First 3 Weeks of Classes in Living Waters Ranch High School and Elementary School a Success
Since the first day of classes on Wednesday, February 3rd we have enjoyed a surprisingly smooth and joyful transition into hosting 30 students ages 8-20 in our home/mission every day Monday-Friday for academic classes (grades 1-7), Bible studies, music and art lessons, etc. The students have said many times that they wish they had to come to classes on Saturdays too!
They start trickling in through our front gate each morning at 6:30am — (due to our disciplinary system that includes a very detailed contract that each student and their parents signed before enrolling, everyone’s learned quite quickly to be punctual for 7:00am classes!) — and they leave between 1:00-3:30pm each afternoon depending on the specific day of the week.
Please continue to pray that this new outreach would bear much fruit for the Kingdom, and that many children/youth who are not yet willing vessels for God’s love would come to know and submit to Him through the various ways the gospel is taught and lived at the Living Waters Ranch. Pray also that the Lord would grant us wisdom, perseverance, and vision so as to impact the children/youth from our rural neighborhood in the deepest way possible for His glory.
We’ve received notice from our lawyer that all of our legal paperwork, accounting, organizational reports, etc, from 2011-2015 have been officially received by the Honduras government in the capital city, which is a huge step. That process lasted several months, so now at least we have in hand a signed and stamped copy that proves that our documents have been received and are being processed.

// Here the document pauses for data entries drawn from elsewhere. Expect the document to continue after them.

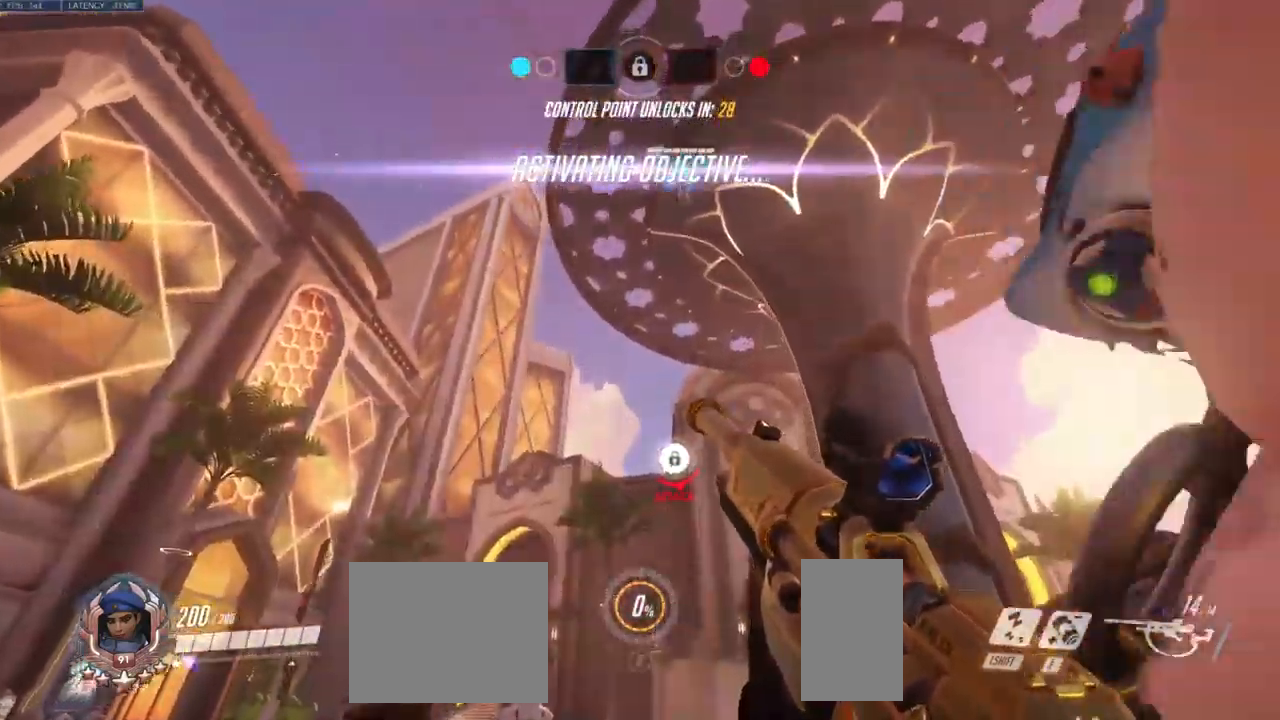
{"keys": ["w"], "mouse": [], "events": []}
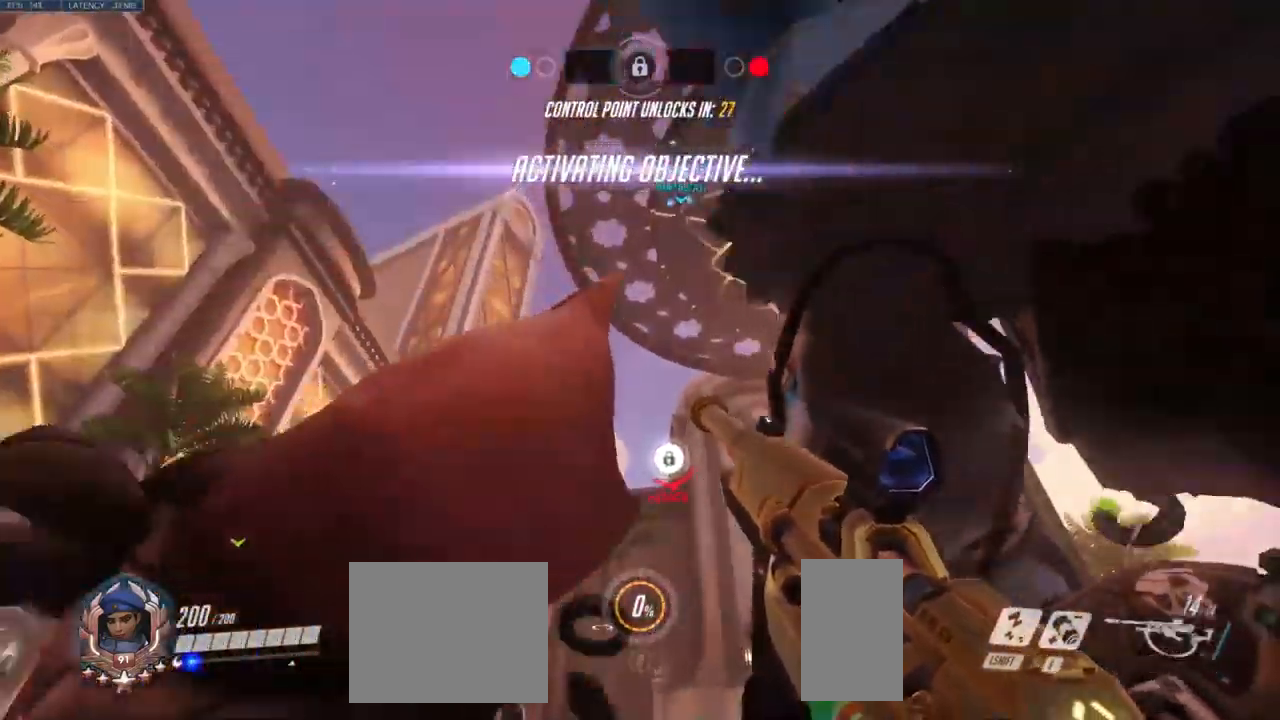
{"keys": ["a", "w"], "mouse": [], "events": [[67, "e", "down"], [184, "e", "up"], [284, "a", "down"], [334, "a", "up"], [434, "a", "down"]]}
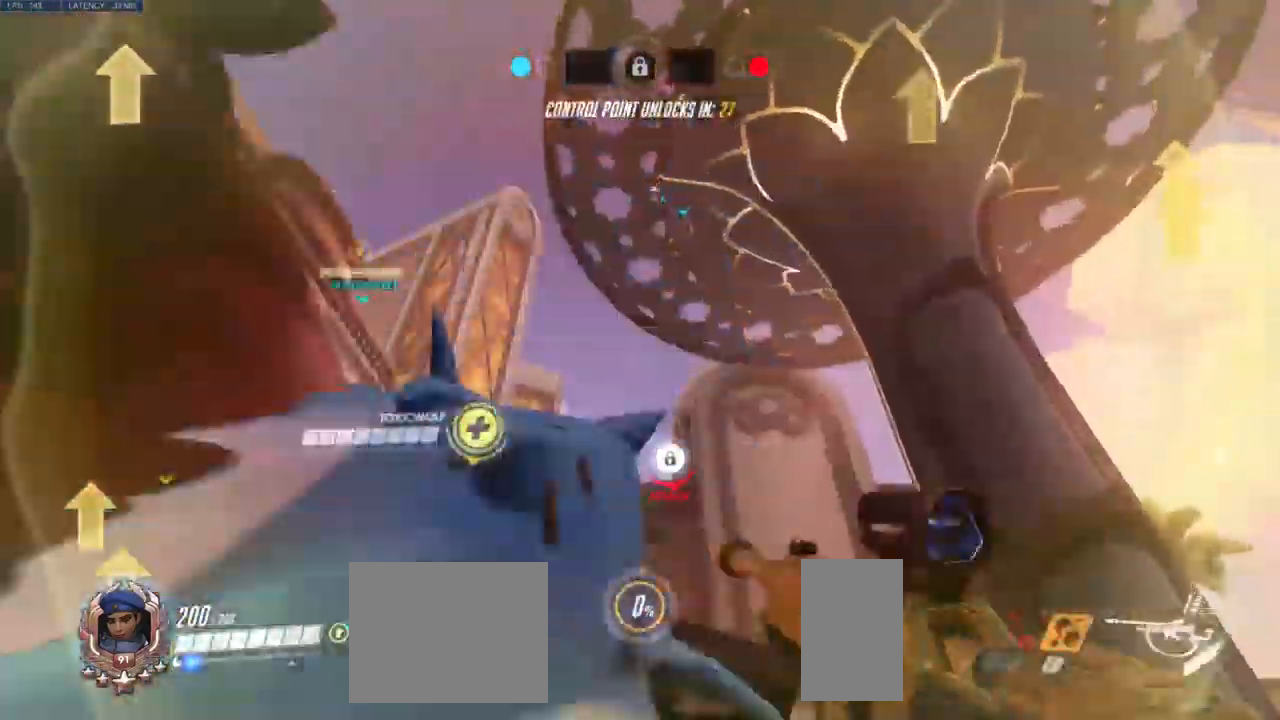
{"keys": ["w"], "mouse": [], "events": [[467, "a", "up"]]}
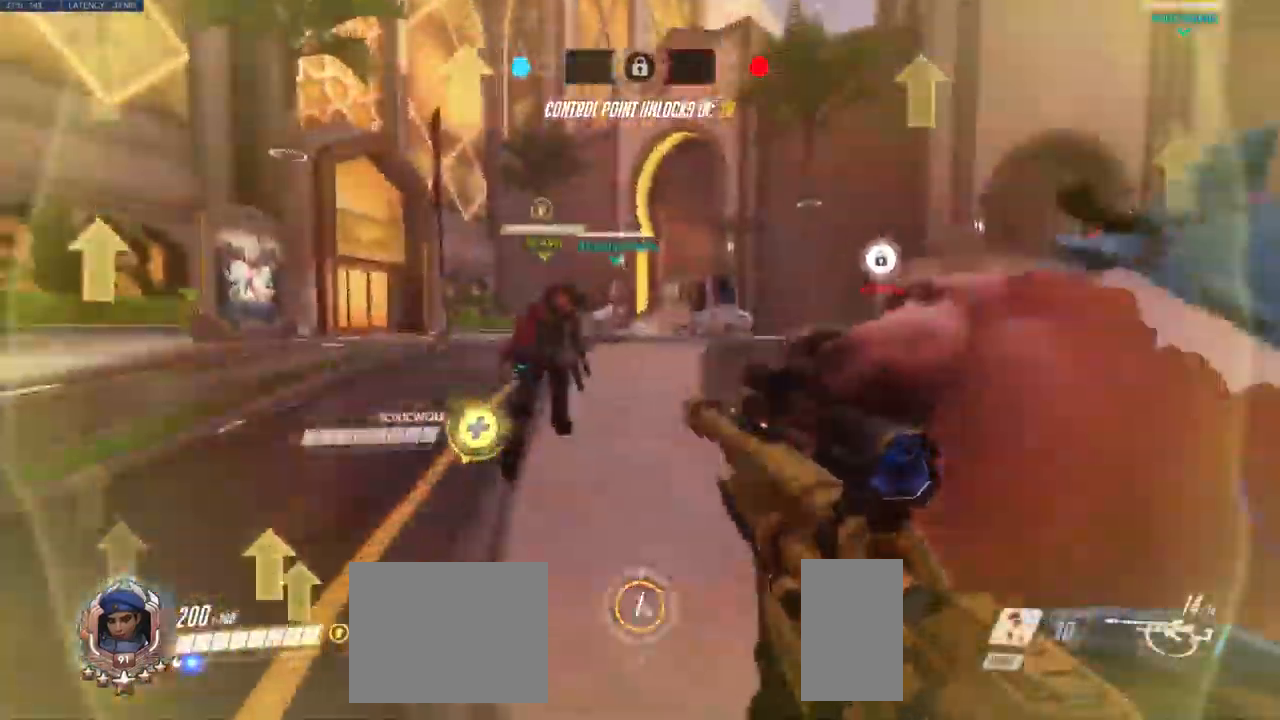
{"keys": ["w"], "mouse": [], "events": []}
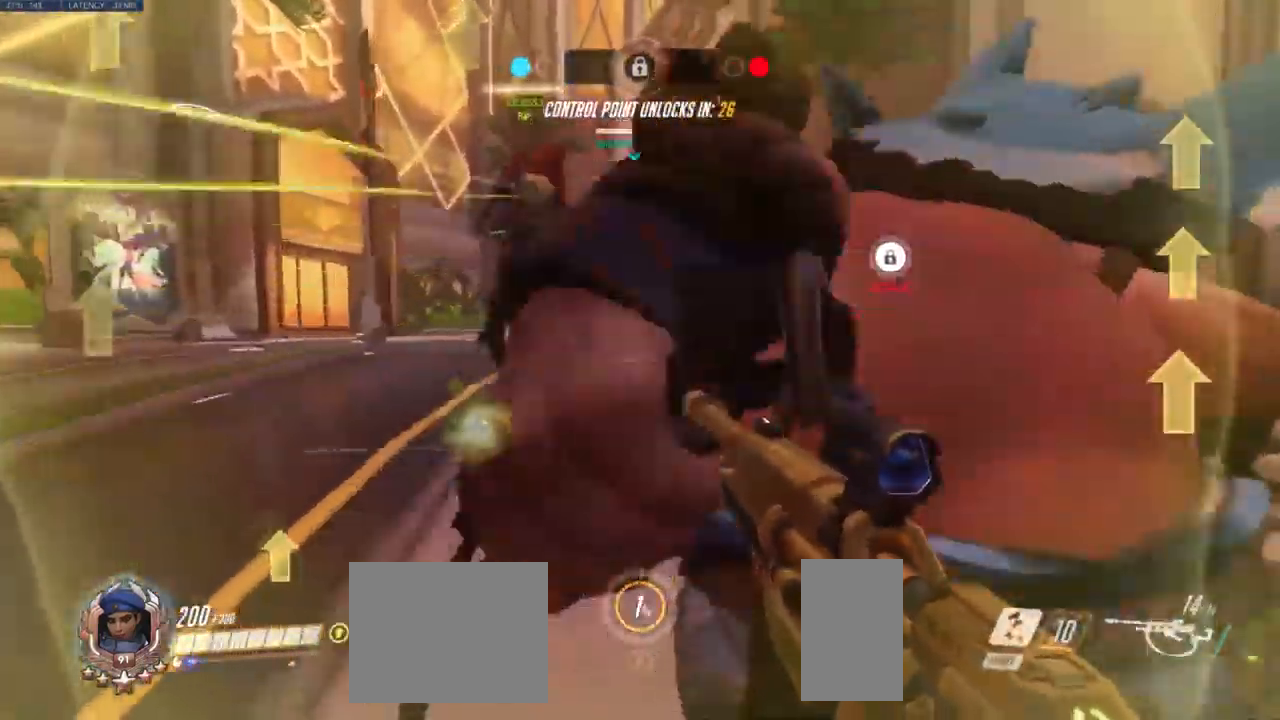
{"keys": ["w"], "mouse": [], "events": []}
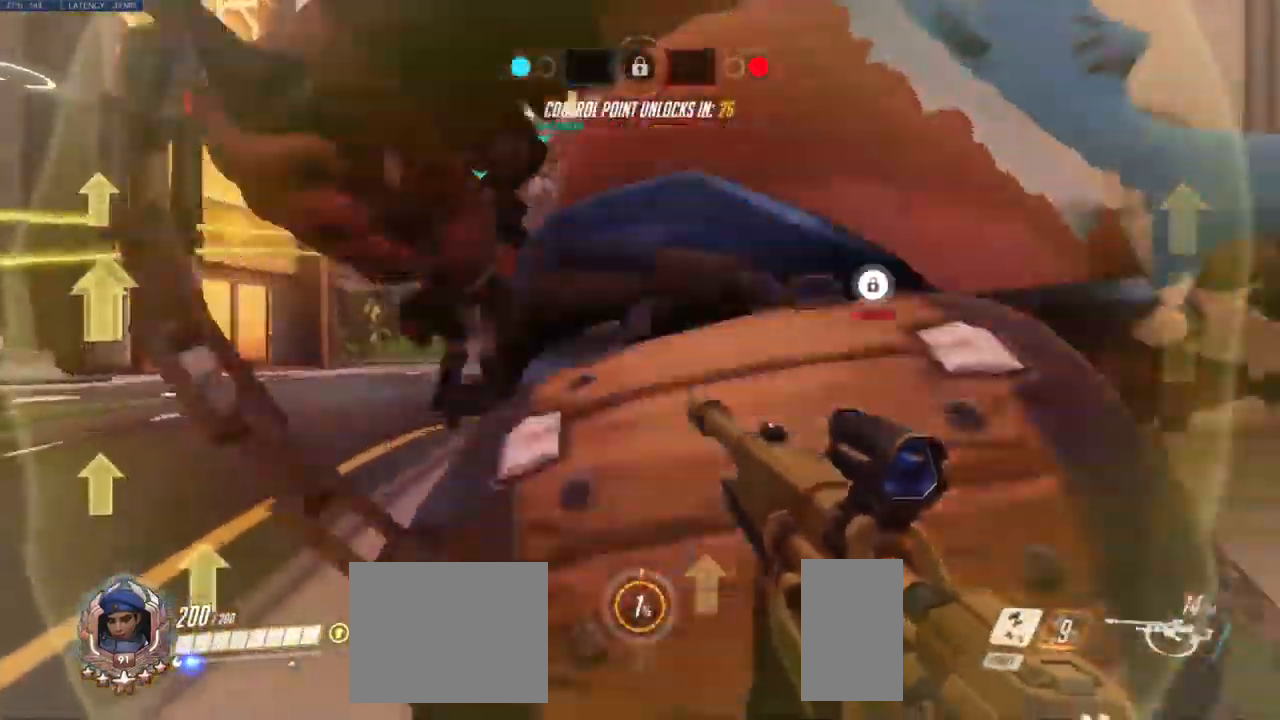
{"keys": ["w"], "mouse": [], "events": []}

Please continue to pray for God’s hand over this entire process — that the government officials may work effectively and transparently, and that the Lord may grant us peace in the midst of continued waiting.
Brayan Returns to Living Waters Ranch School as Fifth Grade Student
Brayan, our young neighbor who lived under our roof as a son during 8 months and has continued his on-and-off relationship with us since, recently moved back to our rural neighborhood and, after a period of discernment, has been accepted into our discipleship-based elementary school program into a class with four other teen boys five days a week. He is doing incredibly well, and we are all thrilled to have him so close as he continues to grow and develop into a man after God’s own heart.
Let us give thanks to God for all that is happening in Brayan’s life, and pray with us that Brayan’s decision-making would continue following its current pattern.
Dayana (age 15) Begins Teaching Beginners’ Piano
Dayana, the eldest of the 8 children/youth the Lord has placed in our home as sons and daughters, recently began teaching weekly piano lessons to three young neighbors of ours along with 11-year-old Josselyn, one of our 8. In these last few months Dayana has begun taking on many new leadership roles in our home/mission. She is the only one of our kids who is in our 7th-grade Living Waters Ranch High School, and it is exhilarating to see her very quickly and naturally taking on leadership roles among her peers (all 15 of which are from our rural neighborhood), participating more than anyone else in our twice-weekly Bible study, and aiding our new teacher in various ways.
Let us give thanks to God for the ways He is enabling her to develop according to His will, and please pray with us for her continued protection, purity, and joy.